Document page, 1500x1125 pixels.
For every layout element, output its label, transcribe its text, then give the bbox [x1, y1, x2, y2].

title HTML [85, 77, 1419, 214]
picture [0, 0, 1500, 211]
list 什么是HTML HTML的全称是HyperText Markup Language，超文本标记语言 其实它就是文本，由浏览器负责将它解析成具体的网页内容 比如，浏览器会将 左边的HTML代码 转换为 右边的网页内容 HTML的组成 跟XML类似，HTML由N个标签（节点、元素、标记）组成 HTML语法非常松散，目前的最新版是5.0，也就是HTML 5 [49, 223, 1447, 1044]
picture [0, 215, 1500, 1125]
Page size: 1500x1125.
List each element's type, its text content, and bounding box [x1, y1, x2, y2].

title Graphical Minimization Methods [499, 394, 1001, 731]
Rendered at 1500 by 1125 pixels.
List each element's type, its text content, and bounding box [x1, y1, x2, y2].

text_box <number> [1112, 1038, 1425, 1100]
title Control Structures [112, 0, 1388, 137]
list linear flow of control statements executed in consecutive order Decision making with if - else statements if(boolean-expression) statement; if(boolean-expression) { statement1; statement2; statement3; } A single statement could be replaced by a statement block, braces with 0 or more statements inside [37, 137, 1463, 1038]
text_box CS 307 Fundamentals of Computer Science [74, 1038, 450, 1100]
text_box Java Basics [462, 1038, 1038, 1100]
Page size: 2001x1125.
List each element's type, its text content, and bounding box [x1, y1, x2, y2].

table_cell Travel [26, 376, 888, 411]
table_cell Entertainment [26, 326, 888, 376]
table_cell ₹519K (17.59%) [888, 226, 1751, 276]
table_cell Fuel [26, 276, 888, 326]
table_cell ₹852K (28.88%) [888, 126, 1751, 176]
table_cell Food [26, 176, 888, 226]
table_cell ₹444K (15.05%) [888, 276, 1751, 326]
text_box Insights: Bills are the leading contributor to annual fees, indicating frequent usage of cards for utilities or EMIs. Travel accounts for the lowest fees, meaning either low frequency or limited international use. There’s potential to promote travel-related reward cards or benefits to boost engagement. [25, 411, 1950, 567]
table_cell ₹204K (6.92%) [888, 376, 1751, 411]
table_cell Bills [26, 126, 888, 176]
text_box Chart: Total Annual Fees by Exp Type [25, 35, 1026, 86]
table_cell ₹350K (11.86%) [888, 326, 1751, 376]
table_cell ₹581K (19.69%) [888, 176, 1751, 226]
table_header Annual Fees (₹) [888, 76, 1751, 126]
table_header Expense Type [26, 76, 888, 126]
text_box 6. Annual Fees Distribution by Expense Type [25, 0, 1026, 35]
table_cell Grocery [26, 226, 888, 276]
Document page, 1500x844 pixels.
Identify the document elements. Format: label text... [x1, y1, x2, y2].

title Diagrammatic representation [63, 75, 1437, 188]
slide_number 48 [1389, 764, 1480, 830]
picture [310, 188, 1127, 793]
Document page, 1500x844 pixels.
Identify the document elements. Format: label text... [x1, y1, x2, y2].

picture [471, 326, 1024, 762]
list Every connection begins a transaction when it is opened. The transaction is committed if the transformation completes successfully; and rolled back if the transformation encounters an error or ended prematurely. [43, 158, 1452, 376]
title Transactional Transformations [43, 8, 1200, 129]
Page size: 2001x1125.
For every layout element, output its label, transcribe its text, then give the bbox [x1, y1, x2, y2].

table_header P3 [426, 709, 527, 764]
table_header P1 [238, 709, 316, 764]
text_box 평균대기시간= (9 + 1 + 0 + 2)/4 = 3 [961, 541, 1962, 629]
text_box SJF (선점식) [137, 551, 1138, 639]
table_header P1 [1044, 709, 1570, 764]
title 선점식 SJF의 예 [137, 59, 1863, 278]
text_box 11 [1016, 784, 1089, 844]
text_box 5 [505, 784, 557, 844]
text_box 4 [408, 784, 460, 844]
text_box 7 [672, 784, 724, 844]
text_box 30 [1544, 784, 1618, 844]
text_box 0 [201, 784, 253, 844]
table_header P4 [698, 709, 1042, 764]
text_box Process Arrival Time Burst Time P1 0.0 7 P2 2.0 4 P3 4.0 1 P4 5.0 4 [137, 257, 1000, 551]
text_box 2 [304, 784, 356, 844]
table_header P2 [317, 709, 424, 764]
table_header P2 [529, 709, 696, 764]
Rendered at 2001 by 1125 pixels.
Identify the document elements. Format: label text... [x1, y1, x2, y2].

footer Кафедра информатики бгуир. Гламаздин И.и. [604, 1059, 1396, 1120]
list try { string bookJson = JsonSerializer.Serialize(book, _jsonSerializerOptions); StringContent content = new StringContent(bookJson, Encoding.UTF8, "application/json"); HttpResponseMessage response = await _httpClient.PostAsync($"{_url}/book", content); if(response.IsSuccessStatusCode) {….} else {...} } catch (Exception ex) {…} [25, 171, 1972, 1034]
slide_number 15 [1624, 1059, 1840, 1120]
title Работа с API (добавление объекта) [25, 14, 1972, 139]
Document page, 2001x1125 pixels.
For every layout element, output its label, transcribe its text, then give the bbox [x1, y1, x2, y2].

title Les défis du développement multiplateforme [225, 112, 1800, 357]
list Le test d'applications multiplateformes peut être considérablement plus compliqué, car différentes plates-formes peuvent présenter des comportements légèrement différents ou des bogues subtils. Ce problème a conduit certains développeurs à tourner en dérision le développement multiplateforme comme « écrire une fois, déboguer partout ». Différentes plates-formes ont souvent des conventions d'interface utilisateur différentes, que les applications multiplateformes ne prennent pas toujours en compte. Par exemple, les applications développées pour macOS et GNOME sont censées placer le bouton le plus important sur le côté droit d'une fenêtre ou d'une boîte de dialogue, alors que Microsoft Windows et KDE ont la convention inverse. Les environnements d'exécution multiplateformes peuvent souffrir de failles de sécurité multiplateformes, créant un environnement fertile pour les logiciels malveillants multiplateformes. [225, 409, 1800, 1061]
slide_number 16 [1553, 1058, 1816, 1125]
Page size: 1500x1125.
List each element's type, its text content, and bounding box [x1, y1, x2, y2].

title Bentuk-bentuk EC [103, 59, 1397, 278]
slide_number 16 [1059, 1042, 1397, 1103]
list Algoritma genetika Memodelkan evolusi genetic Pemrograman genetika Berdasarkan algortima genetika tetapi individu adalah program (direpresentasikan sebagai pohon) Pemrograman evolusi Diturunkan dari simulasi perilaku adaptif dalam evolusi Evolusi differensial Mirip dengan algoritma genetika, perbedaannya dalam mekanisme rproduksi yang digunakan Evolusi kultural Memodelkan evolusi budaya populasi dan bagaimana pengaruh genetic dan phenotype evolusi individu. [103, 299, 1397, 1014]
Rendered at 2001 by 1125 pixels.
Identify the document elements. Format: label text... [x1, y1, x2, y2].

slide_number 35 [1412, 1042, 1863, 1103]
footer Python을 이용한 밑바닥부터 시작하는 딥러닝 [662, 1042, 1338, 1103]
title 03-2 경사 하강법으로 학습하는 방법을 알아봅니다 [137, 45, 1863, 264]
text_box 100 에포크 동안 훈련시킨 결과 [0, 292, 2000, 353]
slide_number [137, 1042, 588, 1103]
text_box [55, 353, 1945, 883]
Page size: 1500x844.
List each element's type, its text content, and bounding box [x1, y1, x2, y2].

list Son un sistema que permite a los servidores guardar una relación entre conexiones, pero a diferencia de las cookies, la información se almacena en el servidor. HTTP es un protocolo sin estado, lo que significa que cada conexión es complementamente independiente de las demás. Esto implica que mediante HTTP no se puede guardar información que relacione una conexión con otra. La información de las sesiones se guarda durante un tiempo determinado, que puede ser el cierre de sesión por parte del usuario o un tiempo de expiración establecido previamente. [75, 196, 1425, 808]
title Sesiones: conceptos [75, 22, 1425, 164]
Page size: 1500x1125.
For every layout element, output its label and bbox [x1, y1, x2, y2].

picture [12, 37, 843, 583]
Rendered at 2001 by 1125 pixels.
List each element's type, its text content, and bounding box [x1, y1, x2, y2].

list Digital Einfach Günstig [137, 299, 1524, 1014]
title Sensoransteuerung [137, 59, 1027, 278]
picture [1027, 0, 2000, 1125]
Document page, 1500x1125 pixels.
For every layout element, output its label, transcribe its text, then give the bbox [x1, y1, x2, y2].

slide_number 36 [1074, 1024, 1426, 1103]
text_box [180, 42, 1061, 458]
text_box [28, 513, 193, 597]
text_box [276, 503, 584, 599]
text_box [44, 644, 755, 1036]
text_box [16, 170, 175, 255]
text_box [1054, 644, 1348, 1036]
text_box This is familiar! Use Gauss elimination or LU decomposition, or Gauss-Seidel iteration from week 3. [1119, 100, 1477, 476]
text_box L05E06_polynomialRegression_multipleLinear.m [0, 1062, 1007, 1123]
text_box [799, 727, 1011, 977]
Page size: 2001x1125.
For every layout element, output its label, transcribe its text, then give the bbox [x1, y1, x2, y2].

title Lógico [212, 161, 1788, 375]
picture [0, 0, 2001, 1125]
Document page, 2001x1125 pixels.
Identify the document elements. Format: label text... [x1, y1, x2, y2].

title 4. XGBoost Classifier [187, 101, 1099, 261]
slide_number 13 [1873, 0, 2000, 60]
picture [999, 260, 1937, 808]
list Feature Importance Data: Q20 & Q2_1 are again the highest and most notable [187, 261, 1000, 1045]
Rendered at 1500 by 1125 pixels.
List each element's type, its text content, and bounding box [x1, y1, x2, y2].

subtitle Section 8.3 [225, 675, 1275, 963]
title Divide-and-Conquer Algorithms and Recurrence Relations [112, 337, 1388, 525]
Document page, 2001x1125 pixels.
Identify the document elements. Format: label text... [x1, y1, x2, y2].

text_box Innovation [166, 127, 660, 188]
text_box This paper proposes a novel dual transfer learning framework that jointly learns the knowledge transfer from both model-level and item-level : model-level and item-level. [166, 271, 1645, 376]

### [What to produce]
Your task is to restate, word for word, the line with "text_box [1054, 644, 1348, 1036]" and all lines after it, ending with the last line of the data.

### [Answer space]
text_box [1054, 644, 1348, 1036]
text_box This is familiar! Use Gauss elimination or LU decomposition, or Gauss-Seidel iteration from week 3. [1119, 100, 1477, 476]
text_box L05E06_polynomialRegression_multipleLinear.m [0, 1062, 1007, 1123]
text_box [799, 727, 1011, 977]
Page size: 2001x1125.
For every layout element, output its label, transcribe its text, then give the bbox [x1, y1, x2, y2].

title Lógico [212, 161, 1788, 375]
picture [0, 0, 2001, 1125]
Document page, 2001x1125 pixels.
Identify the document elements. Format: label text... [x1, y1, x2, y2].

title 4. XGBoost Classifier [187, 101, 1099, 261]
slide_number 13 [1873, 0, 2000, 60]
picture [999, 260, 1937, 808]
list Feature Importance Data: Q20 & Q2_1 are again the highest and most notable [187, 261, 1000, 1045]
Rendered at 1500 by 1125 pixels.
List each element's type, its text content, and bounding box [x1, y1, x2, y2].

subtitle Section 8.3 [225, 675, 1275, 963]
title Divide-and-Conquer Algorithms and Recurrence Relations [112, 337, 1388, 525]
Document page, 2001x1125 pixels.
Identify the document elements. Format: label text... [x1, y1, x2, y2].

text_box Innovation [166, 127, 660, 188]
text_box This paper proposes a novel dual transfer learning framework that jointly learns the knowledge transfer from both model-level and item-level : model-level and item-level. [166, 271, 1645, 376]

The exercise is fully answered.